- Prompt A:
Translate this sentence from the manufacturing jobs text into Spanish: "Further, that yearly increase was the second best since February, 1998 (311,000)."

Start of Text section

All the commotion surrounding last week’s midterms elections – and their continuing aftermath in places like Florida – make it all too easy to overlook the details of the latest U.S. government report on the country’s employment situation. These most recent results are worth examining because the dominant trends of the last few months – encouraging job creation and discouraging wage numbers – have remain so persistent that it may be time to consider a new explanation that I, anyway, have been skeptical of for months.

First, the data.

Domestic manufacturers created 32,000 net new jobs in on month in October – the biggest sequential increase since last December (39,000). Indeed, employment gains have been so healthy lately year that manufacturing’s share of total non-farm employment (the U.S. government’s jobs universe) hit its highest level (8.537 percent) since August, 2016 (8.533 percent).

Year-on-year, as of October, manufacturing payrolls grew by 296,000 – a pace nearly double that achieved between the previous Octobers (152,000). Further, that yearly increase was the second best since February, 1998 (311,000). And the very best annual performance since February, 1998 came in July (300,000).

End of Text section
Start of Dataset records

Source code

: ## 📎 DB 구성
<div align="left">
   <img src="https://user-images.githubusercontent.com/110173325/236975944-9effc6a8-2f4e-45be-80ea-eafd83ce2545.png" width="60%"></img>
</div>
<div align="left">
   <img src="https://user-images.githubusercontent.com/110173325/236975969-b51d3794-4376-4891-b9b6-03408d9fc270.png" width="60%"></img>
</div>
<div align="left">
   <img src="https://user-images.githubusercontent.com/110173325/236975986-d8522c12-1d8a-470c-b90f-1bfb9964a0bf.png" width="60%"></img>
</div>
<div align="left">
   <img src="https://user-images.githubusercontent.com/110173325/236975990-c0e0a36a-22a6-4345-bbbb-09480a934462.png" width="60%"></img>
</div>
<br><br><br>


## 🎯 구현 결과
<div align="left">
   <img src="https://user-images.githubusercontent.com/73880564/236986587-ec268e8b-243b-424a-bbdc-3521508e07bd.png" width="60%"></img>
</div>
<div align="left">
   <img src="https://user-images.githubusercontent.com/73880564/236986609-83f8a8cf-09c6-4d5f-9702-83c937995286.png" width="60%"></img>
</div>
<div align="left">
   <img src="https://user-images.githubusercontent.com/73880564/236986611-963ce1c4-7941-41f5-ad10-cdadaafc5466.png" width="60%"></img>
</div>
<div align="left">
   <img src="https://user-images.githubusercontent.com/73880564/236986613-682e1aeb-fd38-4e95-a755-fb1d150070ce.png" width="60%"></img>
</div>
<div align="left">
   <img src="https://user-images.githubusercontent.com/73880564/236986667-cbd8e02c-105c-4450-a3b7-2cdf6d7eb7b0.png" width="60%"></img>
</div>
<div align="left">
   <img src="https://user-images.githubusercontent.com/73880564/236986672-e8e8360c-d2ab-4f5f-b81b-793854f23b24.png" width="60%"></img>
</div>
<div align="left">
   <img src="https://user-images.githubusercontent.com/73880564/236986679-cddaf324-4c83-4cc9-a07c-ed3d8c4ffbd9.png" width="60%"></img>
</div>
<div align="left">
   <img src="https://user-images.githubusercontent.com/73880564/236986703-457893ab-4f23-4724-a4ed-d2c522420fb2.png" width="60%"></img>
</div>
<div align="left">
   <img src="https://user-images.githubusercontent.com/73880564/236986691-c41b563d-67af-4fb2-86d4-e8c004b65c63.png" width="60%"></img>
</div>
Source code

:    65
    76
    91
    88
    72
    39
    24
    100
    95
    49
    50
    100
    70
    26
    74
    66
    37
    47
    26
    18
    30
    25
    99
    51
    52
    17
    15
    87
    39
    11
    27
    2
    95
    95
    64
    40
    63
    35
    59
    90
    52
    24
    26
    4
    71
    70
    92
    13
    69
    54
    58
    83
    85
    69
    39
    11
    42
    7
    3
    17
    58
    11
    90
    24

End of Dataset records

- Prompt B:
Please pull out the rows word for word, from the start of the rows up to and including the line that contains "<br><br><br>".

- Solution A:
Además, ese aumento anual fue el segundo mejor desde febrero de 1998 (311.000).

- Solution B:
Source code

: ## 📎 DB 구성
<div align="left">
   <img src="https://user-images.githubusercontent.com/110173325/236975944-9effc6a8-2f4e-45be-80ea-eafd83ce2545.png" width="60%"></img>
</div>
<div align="left">
   <img src="https://user-images.githubusercontent.com/110173325/236975969-b51d3794-4376-4891-b9b6-03408d9fc270.png" width="60%"></img>
</div>
<div align="left">
   <img src="https://user-images.githubusercontent.com/110173325/236975986-d8522c12-1d8a-470c-b90f-1bfb9964a0bf.png" width="60%"></img>
</div>
<div align="left">
   <img src="https://user-images.githubusercontent.com/110173325/236975990-c0e0a36a-22a6-4345-bbbb-09480a934462.png" width="60%"></img>
</div>
<br><br><br>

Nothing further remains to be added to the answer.